• [TASK DIRECTIONS]:
Whenever the word "buttons" turns up in a line below, that line should be copied.

RECORDS TO PROCESS Block Start

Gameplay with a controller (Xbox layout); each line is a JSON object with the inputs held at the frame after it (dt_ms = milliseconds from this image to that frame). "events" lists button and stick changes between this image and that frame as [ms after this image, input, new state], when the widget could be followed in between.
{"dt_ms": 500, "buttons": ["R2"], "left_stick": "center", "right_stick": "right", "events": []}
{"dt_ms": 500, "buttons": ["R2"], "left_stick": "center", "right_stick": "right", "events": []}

RECORDS TO PROCESS Block End
RECORDS TO PROCESS Block Start

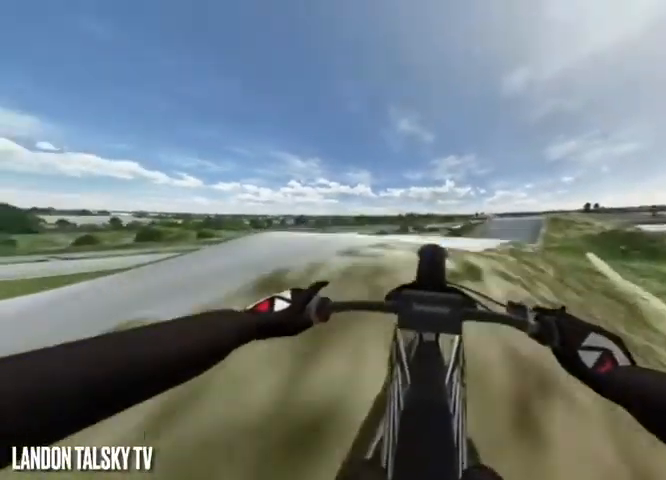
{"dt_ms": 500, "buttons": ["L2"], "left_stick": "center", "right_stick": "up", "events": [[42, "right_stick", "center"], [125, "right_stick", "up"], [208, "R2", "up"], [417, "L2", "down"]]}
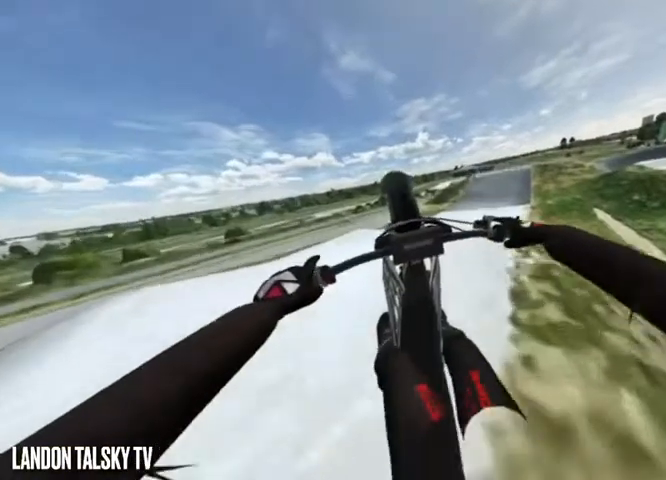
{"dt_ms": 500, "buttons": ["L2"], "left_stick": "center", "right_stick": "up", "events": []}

RECORDS TO PROCESS Block End

• [RESULT]:
{"dt_ms": 500, "buttons": ["R2"], "left_stick": "center", "right_stick": "right", "events": []}
{"dt_ms": 500, "buttons": ["R2"], "left_stick": "center", "right_stick": "right", "events": []}
{"dt_ms": 500, "buttons": ["L2"], "left_stick": "center", "right_stick": "up", "events": [[42, "right_stick", "center"], [125, "right_stick", "up"], [208, "R2", "up"], [417, "L2", "down"]]}
{"dt_ms": 500, "buttons": ["L2"], "left_stick": "center", "right_stick": "up", "events": []}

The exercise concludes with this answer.